Friday, December 7, 2012

Window on Eurasia: Russia is “No Melting Pot” of Peoples but Neither is the US, Moscow Patriarchate Ideologist Says



Paul Goble

            Staunton, December 7 – Archpriest Vsevolod Chaplin, a close associate of Patriarch Kirill who often speaks for the Moscow Patriarchate of the Russian Orthodox Church, says that Russia is not “a melting pot” and that efforts to make it into one ignore the fact that such a project is “utopian” even in a country like the United States.

            In an essay in the December issue of the Russian nationalist newspaper “Rus’ derzhavnaya,” Chaplin, who heads the Patriarchte’s department for relations between the Church and society, issues the Russian church’s most definitive statement so far on the Kremlin’s new nationality policy strategy document (www.rusderjavnaya.info/article.php?art_id=675).

While suggesting that the document is on the whole “not bad” because it talks about “the system forming role of the [ethnic] Russian people” and “seriously addresses” problems like those of immigration and ethnic conflicts that have agitated Russia for the last “three to four years,” Chaplin suggests the new Kremlin statement suffers from some serious defects.

A close reading of the document, Chaplin says, provokes “a serious question: why are the compilers of this strategy document the very same people who were the creators of nationality policy in the 1990s, a policy which clearly led the country into a blind alley and which gave birth or at least did not take note” of problems that intensified over the last two decades?

The views of these very people, the churchman continues, reflect their commitment to “a certain ideological schema,” one that holds that “ethnicity is dying, national culture is receding into the past, religion also must not influence the life of society, and a new community of people will arise.”

This view “in fact” was “based on the American melting pot” model that the authors of this document clearly believe could be extended to the Russian Federation as well, Chaplin says. But they forgot that “this idea was utopian from the outset and in fact will always be condemned to failure.”

Indeed, Chaplin continues, it has failed in the United States as well. It has “not eliminated inter-ethnic and inter-religious problems; on the contrary, they are even intensifying. Thus,” the archpriest says, “the white Protestants who have been accustomed to feel themselves the master in the country hardly want to deal with the necessity of ceding their central role” in society.

And the churchman insists that “in fact there is not any such thing as a melting pot and there cannot be. People will continue to be different. “We can do nothing with the fact that there are more chess champions among Jews and more basketball players among those of African origin.”

Because that is the case, Chaplin suggests, “the real wisdom of nationality policy has always consisted and will always consist not in forcing this policy into the framework of this or that ideology but of understanding real life as it is and attempting on the basis of this understanding to construct an adequate path to the future.”

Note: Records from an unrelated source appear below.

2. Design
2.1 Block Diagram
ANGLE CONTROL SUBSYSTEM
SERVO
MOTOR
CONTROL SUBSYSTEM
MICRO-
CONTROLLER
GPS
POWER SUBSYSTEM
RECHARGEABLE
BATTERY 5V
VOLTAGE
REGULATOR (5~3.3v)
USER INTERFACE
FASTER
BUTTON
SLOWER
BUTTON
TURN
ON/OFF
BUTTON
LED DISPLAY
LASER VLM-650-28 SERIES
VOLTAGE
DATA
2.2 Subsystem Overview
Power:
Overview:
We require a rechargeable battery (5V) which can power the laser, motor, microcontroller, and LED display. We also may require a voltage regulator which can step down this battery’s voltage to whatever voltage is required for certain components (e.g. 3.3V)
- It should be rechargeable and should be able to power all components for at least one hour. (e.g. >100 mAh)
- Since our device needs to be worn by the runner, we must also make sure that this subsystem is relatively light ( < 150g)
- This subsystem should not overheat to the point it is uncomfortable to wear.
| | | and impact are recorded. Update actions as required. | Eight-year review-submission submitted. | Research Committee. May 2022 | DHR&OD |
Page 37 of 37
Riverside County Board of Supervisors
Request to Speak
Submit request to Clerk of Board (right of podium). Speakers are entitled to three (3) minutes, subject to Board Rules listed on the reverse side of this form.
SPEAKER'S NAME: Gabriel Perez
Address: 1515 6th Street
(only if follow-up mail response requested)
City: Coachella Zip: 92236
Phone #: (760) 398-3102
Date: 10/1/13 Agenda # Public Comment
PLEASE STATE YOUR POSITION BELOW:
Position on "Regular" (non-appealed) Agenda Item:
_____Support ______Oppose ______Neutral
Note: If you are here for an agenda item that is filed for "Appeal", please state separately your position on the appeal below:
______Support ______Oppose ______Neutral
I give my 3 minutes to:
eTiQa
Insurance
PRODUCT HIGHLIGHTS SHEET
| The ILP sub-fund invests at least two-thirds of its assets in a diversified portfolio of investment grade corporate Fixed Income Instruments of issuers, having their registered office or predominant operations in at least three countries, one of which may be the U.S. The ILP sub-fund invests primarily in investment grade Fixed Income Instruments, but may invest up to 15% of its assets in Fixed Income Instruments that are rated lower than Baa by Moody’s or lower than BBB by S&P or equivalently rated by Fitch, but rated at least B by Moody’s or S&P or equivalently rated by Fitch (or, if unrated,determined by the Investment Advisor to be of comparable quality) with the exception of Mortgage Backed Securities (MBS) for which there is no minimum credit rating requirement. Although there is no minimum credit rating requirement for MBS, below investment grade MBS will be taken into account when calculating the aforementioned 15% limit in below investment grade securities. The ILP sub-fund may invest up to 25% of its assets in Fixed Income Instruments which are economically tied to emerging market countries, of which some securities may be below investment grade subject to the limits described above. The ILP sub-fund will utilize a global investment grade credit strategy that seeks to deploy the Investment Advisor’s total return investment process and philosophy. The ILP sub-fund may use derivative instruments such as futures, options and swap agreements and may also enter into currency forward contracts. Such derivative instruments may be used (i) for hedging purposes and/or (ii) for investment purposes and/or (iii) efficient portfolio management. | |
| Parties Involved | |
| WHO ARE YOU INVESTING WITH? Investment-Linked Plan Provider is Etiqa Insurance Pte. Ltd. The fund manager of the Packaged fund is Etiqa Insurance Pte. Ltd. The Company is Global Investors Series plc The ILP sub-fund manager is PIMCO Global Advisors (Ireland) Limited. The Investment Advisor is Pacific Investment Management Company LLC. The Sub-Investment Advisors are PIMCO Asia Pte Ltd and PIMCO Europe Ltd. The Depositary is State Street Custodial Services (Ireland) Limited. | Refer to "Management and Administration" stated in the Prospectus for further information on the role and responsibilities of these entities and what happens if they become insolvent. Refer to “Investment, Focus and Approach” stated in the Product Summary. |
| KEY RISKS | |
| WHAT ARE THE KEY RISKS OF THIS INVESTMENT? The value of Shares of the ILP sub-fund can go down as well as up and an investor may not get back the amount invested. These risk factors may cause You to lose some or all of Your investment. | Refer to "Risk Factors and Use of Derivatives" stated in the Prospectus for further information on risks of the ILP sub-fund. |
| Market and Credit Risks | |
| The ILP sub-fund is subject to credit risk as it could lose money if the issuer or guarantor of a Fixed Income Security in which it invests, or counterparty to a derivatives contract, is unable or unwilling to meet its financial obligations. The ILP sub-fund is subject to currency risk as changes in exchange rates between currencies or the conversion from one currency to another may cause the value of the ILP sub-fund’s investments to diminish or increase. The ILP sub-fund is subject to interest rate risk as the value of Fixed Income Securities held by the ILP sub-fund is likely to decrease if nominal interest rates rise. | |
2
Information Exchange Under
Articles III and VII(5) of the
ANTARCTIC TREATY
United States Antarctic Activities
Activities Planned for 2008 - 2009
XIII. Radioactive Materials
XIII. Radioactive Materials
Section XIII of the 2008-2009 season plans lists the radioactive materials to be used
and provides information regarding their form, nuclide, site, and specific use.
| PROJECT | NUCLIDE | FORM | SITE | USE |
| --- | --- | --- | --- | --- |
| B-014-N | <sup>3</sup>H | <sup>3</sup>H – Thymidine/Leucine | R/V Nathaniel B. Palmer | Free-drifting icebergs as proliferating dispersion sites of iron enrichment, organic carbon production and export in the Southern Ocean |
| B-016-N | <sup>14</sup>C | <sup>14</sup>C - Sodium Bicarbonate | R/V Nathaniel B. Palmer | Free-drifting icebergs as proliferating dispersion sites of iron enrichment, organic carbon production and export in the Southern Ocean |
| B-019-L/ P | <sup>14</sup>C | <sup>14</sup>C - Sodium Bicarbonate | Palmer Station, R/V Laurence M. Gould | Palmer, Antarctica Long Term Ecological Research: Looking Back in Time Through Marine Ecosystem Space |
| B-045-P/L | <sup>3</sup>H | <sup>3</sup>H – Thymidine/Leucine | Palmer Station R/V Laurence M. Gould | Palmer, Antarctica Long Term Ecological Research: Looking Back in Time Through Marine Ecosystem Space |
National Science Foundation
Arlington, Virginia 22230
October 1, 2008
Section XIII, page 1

What does this mean for Russia? According to Chaplin, it means that the Russians and the other peoples of the Russian Federation are “hardly going to change nor is it necessary that they do so.” Instead, everyone must recognize “the existence different ways of life, acknowledge these as a given and a source of wealth and do what is necessary to ensure that they learn to respect one another, reasonably limit the spheres of influence of their culture and that of others, to respect various ideas about the family, about economics, about the religious community and about its place in life.”

According to Chaplin, “people in fact will be able to do this,” as ethnically-based student groups at Russian universities show.  Indeed, Russia has a centuries-long experience with promoting the joint life of “peoples of various peoples and religions,” a experience which the West should envy.

At present, the Patriarchate ideologue says, “the West is still making errors which we long ago passed through.  In these conditions it hardly has the right to teach us anything.” And the residents of Russia do not need to repeat history because someone will assure them that “after ten, twenty, fifty or 100 years we will establish here some sort of new and previously unseen community of people.” Instead, “we need to come to terms with the fact that we are varied.”

Russian officials and experts will instantly recognize Chaplin’s words as an attack on the ideas that Valery Tishkov, a former nationalities minister and current head of the Moscow Institute of Ethnology and Anthropology, has long promoted, and they will recognize that the Church has now decided to weigh into debates about them on the side of Russian nationalists.

But it is also possible that Chaplin’s defense of ethnic pluralism and diversity will be picked up by representatives of the country’s non-Russian nationalities and be cited by them as reasons to oppose the centralizing approach of President Vladimir Putin in nationality policy and other spheres.

If that happens, the debate on the future of Russian nationality policy that has been provoked by the new strategy document is likely to take some unexpected turns, with the Moscow Patriarchate being involved on both the side of the Russian nationalists and the advocates of the non-Russians as well.